DOCUMENT TEXT:
Real Estate Market Trends 2015

Real Estate Market Analysis 2015KEY MARKET FINDINGS by REMAX: 

Strong demand and price appreciation in the freehold market continued to define the market across the GTA Buyers unable to afford homes or win bidding wars in Toronto—or wanting more space—drove demand in Brampton, Mississauga, Oakville and Durham.

Old housing stock is being extensively renovated or replaced with larger, feature-rich homes Properties are being priced more realistically than in the past, reducing the number of homes sold well over asking

Average residential price expected to increase from $566,400 in 2014 to $589,100 in 2015 (+4%)


Most regions in Canada posted modest gains in average residential sale price in 2014

The average residential sale price in Canada is expected to increase by two to three per cent in 2015.

Higher inventory was a significant trend characterizing much of the Canadian housing market in 2014. Inventory is expected to balance within the next couple years as new construction winds down.

The economic outlook for Canada in 2015 is stable. GDP growth, small increases in employment rates and wages, and immigration should continue to drive the residential real estate market in 2015

With the decline in the energy and raw materials sector it will be Ontario that leads the nation’s economy in the coming months. That’s the finding of a report by TD Bank which predicts growth in Ontario of 2.5 per cent with BC at 2.4 per cent and Alberta on 2.3 per cent. The bank says that interest rates are likely to stay low it says as a slowdown will curb inflation concerns due to collapse of oil prices, which is mainly denting the Alberta economy.


The residential real estate market in Canada’s largest city continued showing healthy market activity in 2014, with both the average residential sale price and the number of transactions showing an increase over the previous year. Inventory continued to be very low among freehold properties and average days on the market fell from 25 the previous year to 23. The average residential sale price is projected to increase four per cent in 2015. With rising prices and limited inventory, potential buyers will need to be well

prepared and informed when entering the housing market next year

In the past, modest, but under-valued, homes sold for hundreds of thousands of dollars above asking price in some areas of the city and the effect was that buyers entered the market with no certainty about what kind of home they could afford. In turn, sellers came to the conclusion that their homes were all of sudden worth more than they actually were.

RAW RECORDS:
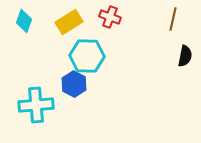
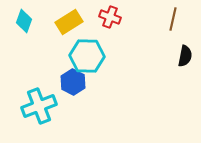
blue hexagon: moved 1 px left, 2 px up
cyan cross: moved 3 px right, 1 px down; rotated 16 degrees counterclockwise
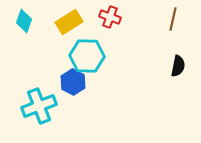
black semicircle: moved 7 px left, 10 px down
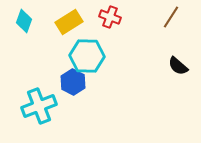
brown line: moved 2 px left, 2 px up; rotated 20 degrees clockwise
black semicircle: rotated 120 degrees clockwise
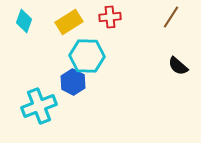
red cross: rotated 25 degrees counterclockwise
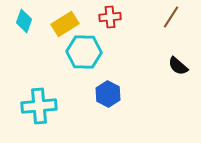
yellow rectangle: moved 4 px left, 2 px down
cyan hexagon: moved 3 px left, 4 px up
blue hexagon: moved 35 px right, 12 px down
cyan cross: rotated 16 degrees clockwise
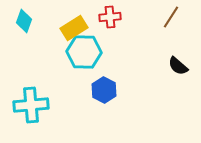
yellow rectangle: moved 9 px right, 4 px down
blue hexagon: moved 4 px left, 4 px up
cyan cross: moved 8 px left, 1 px up
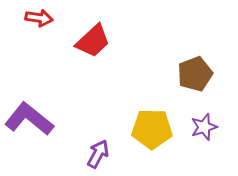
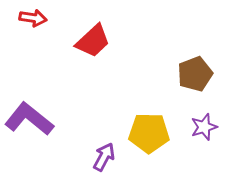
red arrow: moved 6 px left
yellow pentagon: moved 3 px left, 4 px down
purple arrow: moved 6 px right, 3 px down
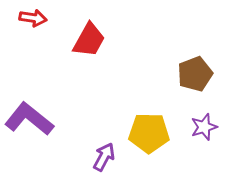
red trapezoid: moved 4 px left, 1 px up; rotated 18 degrees counterclockwise
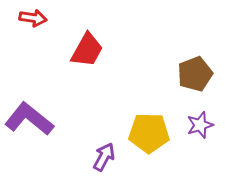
red trapezoid: moved 2 px left, 10 px down
purple star: moved 4 px left, 2 px up
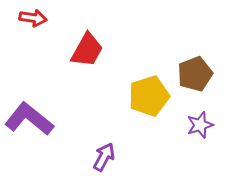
yellow pentagon: moved 37 px up; rotated 18 degrees counterclockwise
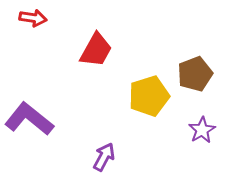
red trapezoid: moved 9 px right
purple star: moved 2 px right, 5 px down; rotated 12 degrees counterclockwise
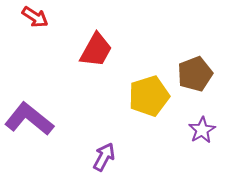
red arrow: moved 2 px right, 1 px up; rotated 24 degrees clockwise
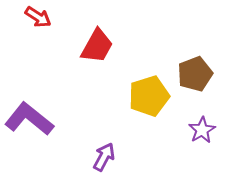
red arrow: moved 3 px right
red trapezoid: moved 1 px right, 4 px up
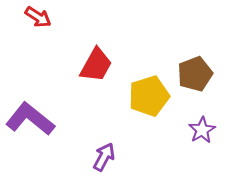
red trapezoid: moved 1 px left, 19 px down
purple L-shape: moved 1 px right
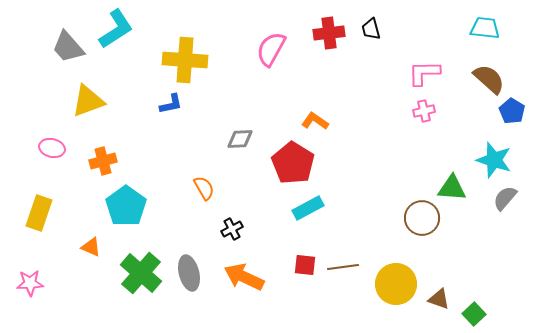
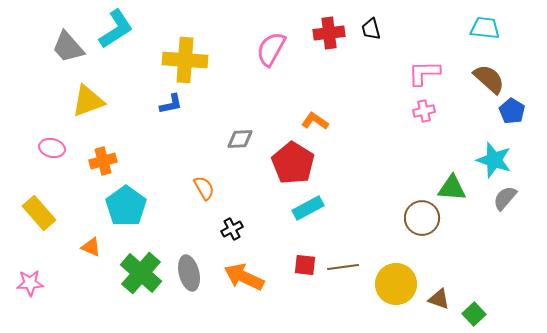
yellow rectangle: rotated 60 degrees counterclockwise
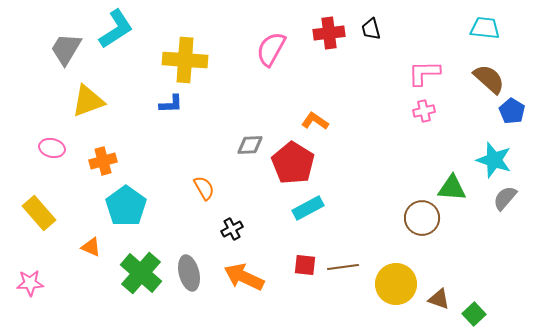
gray trapezoid: moved 2 px left, 2 px down; rotated 72 degrees clockwise
blue L-shape: rotated 10 degrees clockwise
gray diamond: moved 10 px right, 6 px down
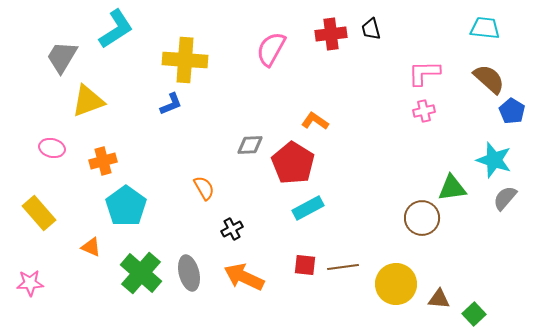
red cross: moved 2 px right, 1 px down
gray trapezoid: moved 4 px left, 8 px down
blue L-shape: rotated 20 degrees counterclockwise
green triangle: rotated 12 degrees counterclockwise
brown triangle: rotated 15 degrees counterclockwise
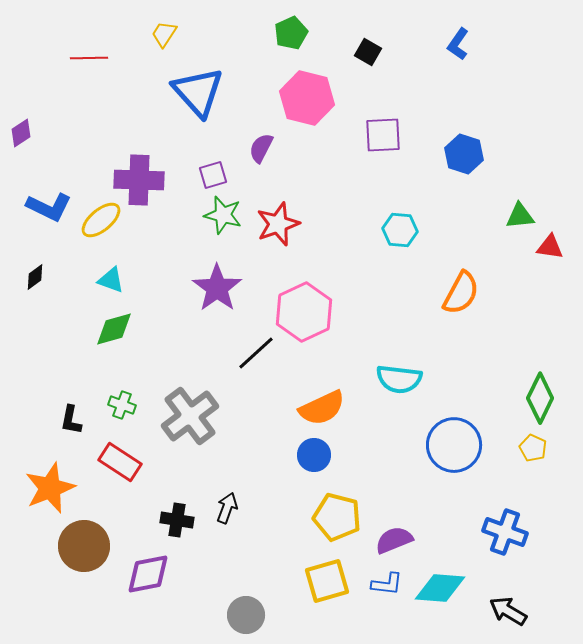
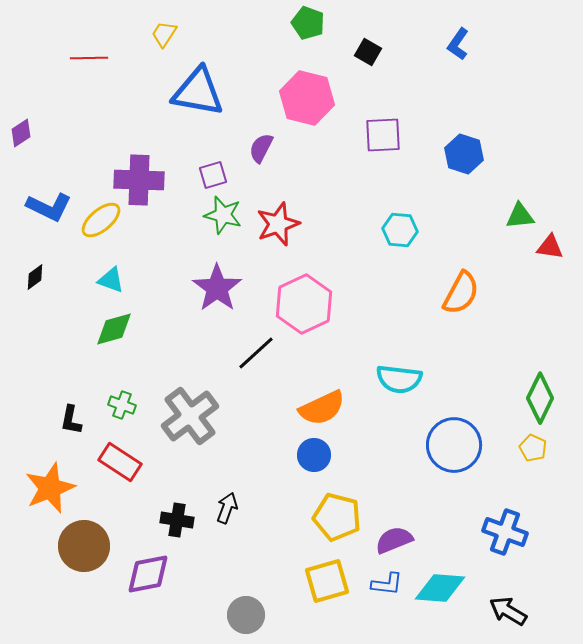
green pentagon at (291, 33): moved 17 px right, 10 px up; rotated 28 degrees counterclockwise
blue triangle at (198, 92): rotated 38 degrees counterclockwise
pink hexagon at (304, 312): moved 8 px up
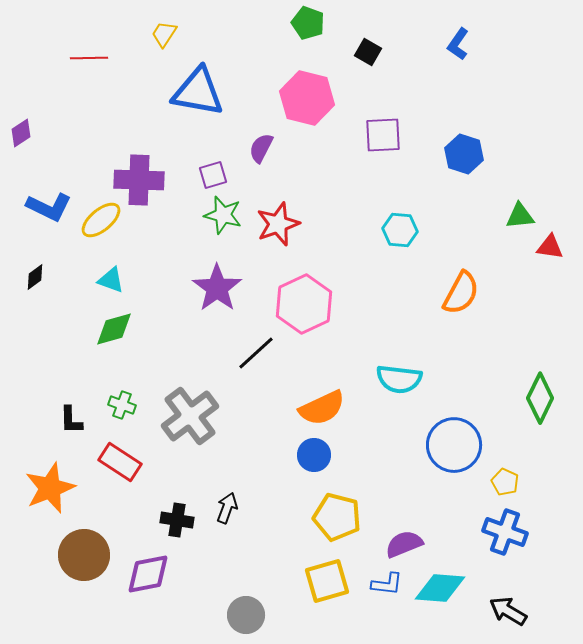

OBJECTIVES:
**a.** Report each line of the records that contains the string "semicircle", treating case as significant.
**b.** Please write the next part of the 2015 real estate outlook, picking up after its final sentence.
The real estate text and the records were drawn from separate sources.

ANSWERS PER TASK:
**a.**
black semicircle: moved 7 px left, 10 px down
black semicircle: rotated 120 degrees clockwise

**b.**
More realistic pricing in 2014 has inspired confidence among buyers—a trend that is expected to continue in 2015. Toronto should remain a seller’s market, although the condominium market is projected to be more balanced as developers release inventory and Investors seek to unload their units, many first time buyers should continue to look to the condominium market, attracted by affordable options in convenient locations. Downsizers may not play as much of a role in this market as had once been expected, as many buyers in this group have been deterred by unpredictable assessment funds and condo fees.

The recent municipal election has brought a feeling of stability to the city, which generally proves well for local real estate. With political stability and the city set to be showcased by the 2015 Pan AM Games, pent-up demand may result in strong price appreciation in the latter portion of 2015. The luxury market will continue to display strength, as wealthy buyers are comfortable absorbing any modest price fluctuations.

However, as inventory for freehold homes continues to be at historic lows, the city is projected to be poised to have another strong year of price appreciation.


Mississauga, the 2nd largest city of GTA, which has grown by leaps and bounds over the past several decades. While its growth is typified by suburban developments, the city also boasts leafy neighbourhoods, lakefront properties and a burgeoning downtown. These factors, along with its transit links to downtown Toronto, are driving demand for residential property in Mississauga among a range of buyers. Mississauga’s real estate market picked up in the second half of 2014 following a long and cold winter and historically late start to the market. Typically, the spring buying and selling season begins in February, whereas last year it started in May. Pent-up demand made for a busy summer season and more fall activity than is typical. The average residential price is expected to rise between two and three per cent in 2015 with inventory levels remaining steady. New luxury homes on leafy lots in neighbourhoods such as Lorne Park and parts of Port Credit are enticing wealthier buyers and bringing a more multicultural character to the area. A regular train service from Port Credit to Toronto and new condominiums in

downtown Mississauga are attracting younger buyers to those areas. In Mississauga’s brisk housing market, well-priced homes sold within days in 2014, although properties over $1 million typically had listing periods of between one and two months. A seller’s market is expected to continue through to 2015 but soften modestly, especially in the luxury segment where it is moving closer to a balanced market.


The market for residential real estate in Oakville, an affluent community situated on the shores of Lake Ontario between Toronto and Hamilton, showed strong growth in 2014. The average residential sale price rose 12 per cent over the previous year, to approximately $800,000 in 2014 from $715,000 in 2013. With less inventory on the market than in the previous year, days on the market fell from an average of 32 in 2013 to 27. Oakville’s residential real estate market is expected to remain robust in 2015, with the average sale price increasing by an estimated five per cent.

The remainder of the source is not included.